The Bernstein unfolded as one might expect for a work written in 1937, when the jazzy rhythms of New York City were still relatively new. There was lots of pizzicato, lots of starts and stops, lots of playfulness. Again, it wasn’t a masterpiece, but it contained many of the familiar styles that bloomed in West Side Story and On the Town.

As for Chopin, the rarity of the trio performance was made extra rare by Kreston’s decision to play the violin part on a viola. In a witty introduction, she explained how Chopin himself had expressed the view that he should have written the violin part for viola, given that it “would accord better with the cello.” Indeed, most of the action occurs on the D and A strings, a domain that the viola shares with the violin. Based on this evidence, Kreston transcribed the violin part to the viola, retaining almost all the original notes, with only occasional forays downward.

Whatever the historical authenticity, Kreston demonstrated that she is a consummate chin player, equally at home on the violin, viola, or any other instrument that might fit under her chin.
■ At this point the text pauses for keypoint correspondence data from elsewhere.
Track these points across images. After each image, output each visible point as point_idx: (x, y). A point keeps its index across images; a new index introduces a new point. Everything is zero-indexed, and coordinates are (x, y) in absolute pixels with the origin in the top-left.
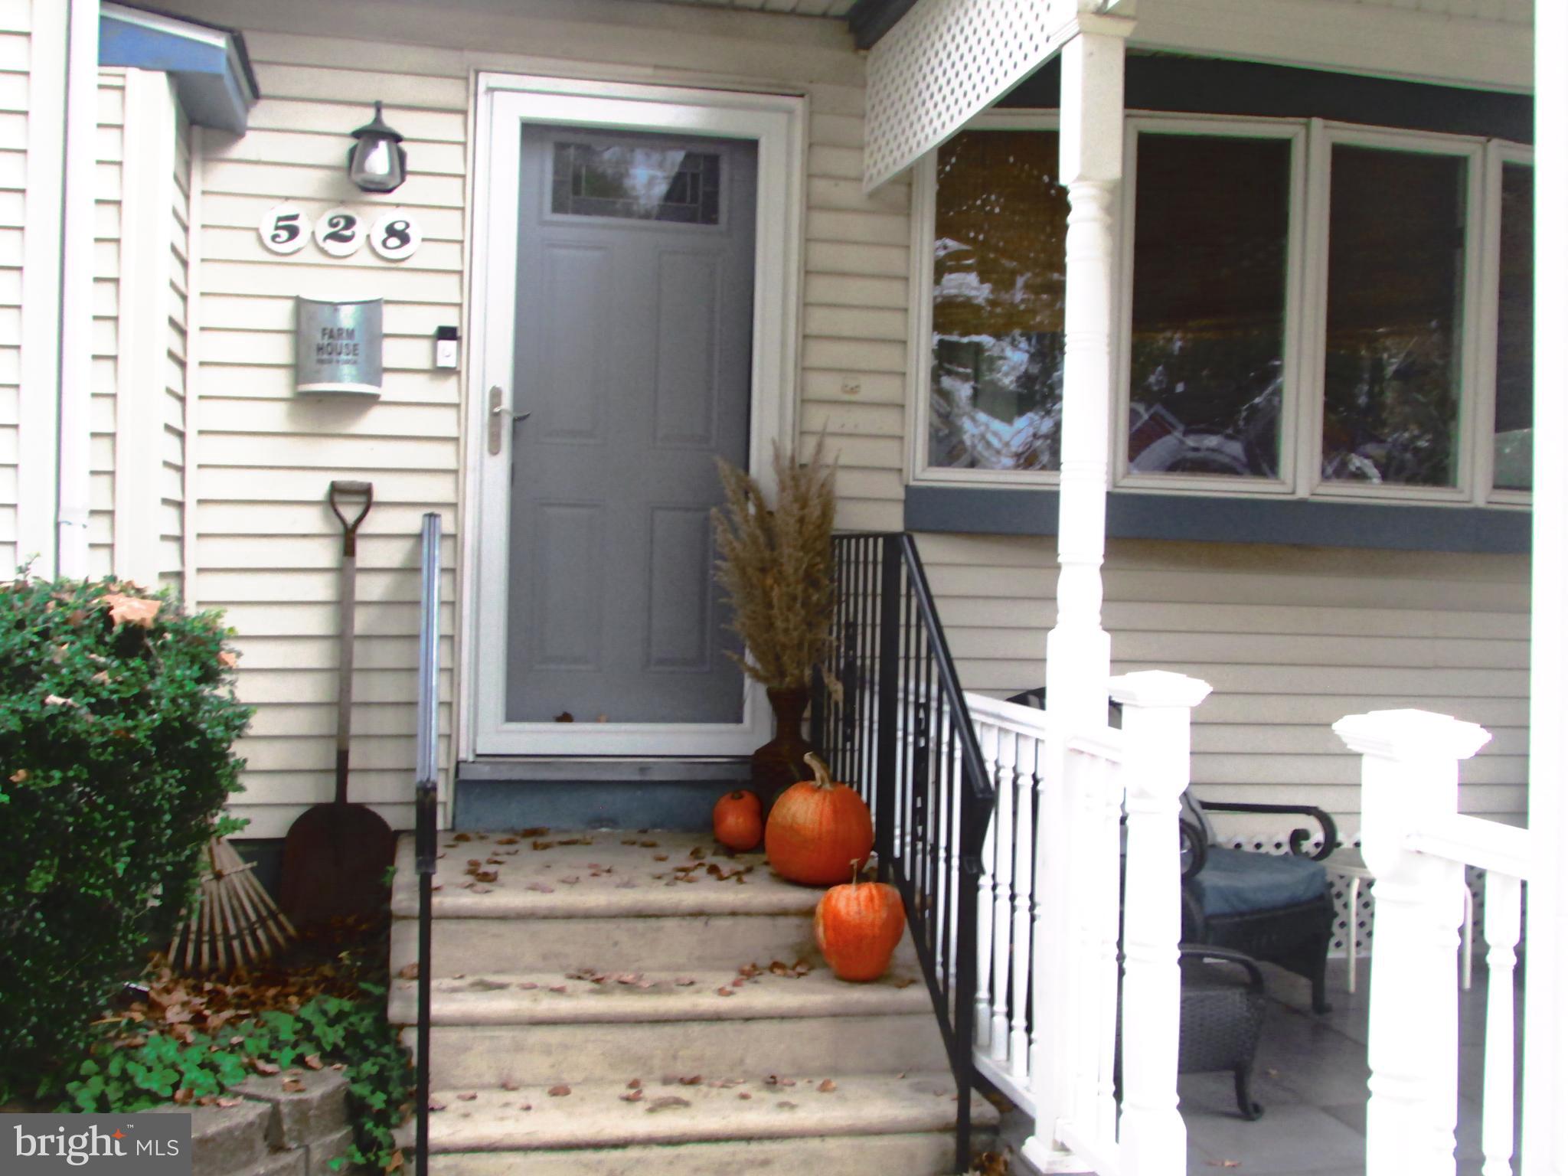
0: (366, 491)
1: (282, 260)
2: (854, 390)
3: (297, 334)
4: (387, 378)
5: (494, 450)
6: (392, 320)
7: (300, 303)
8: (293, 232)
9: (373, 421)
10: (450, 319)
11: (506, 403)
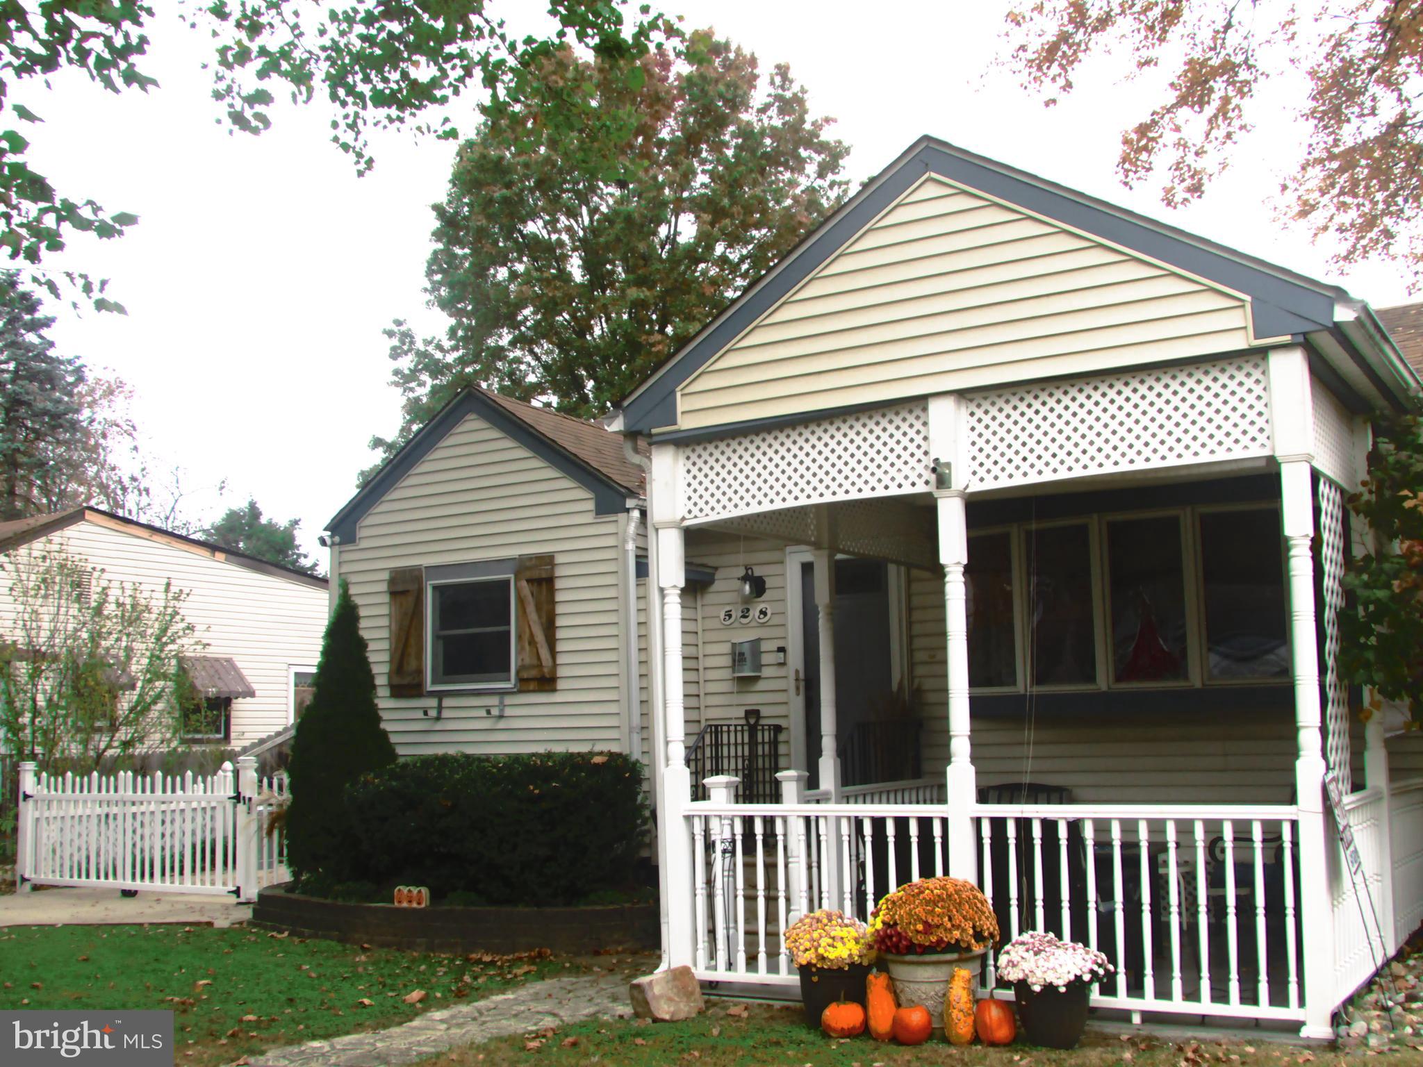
0: (757, 712)
1: (728, 627)
2: (934, 656)
3: (733, 654)
4: (764, 669)
5: (798, 694)
6: (765, 646)
7: (734, 645)
8: (730, 616)
9: (761, 685)
10: (781, 644)
11: (802, 675)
Her viola did indeed accord beautifully with the cello, particularly in the second movement, which features an extended duet between the two instruments.

As is inevitable with Chopin, however, the piano eventually came to the fore. After three movements of relatively balanced music, the fourth opened with a big piano solo and went on from there. It’s the only movement that really sounds like Chopin, with evocative Polish dance themes emerging from a filigree of notes. Both Kreston and Duckles stood aside as Aizawa played Chopin to the max. Like everything else on the program, it was a great performance, offering a lucid view of the composer’s early strivings toward a mature style.

That view summed up the entire performance. Three composers poised on the edge of greatness, played by a trio that is just beginning to hit its prime.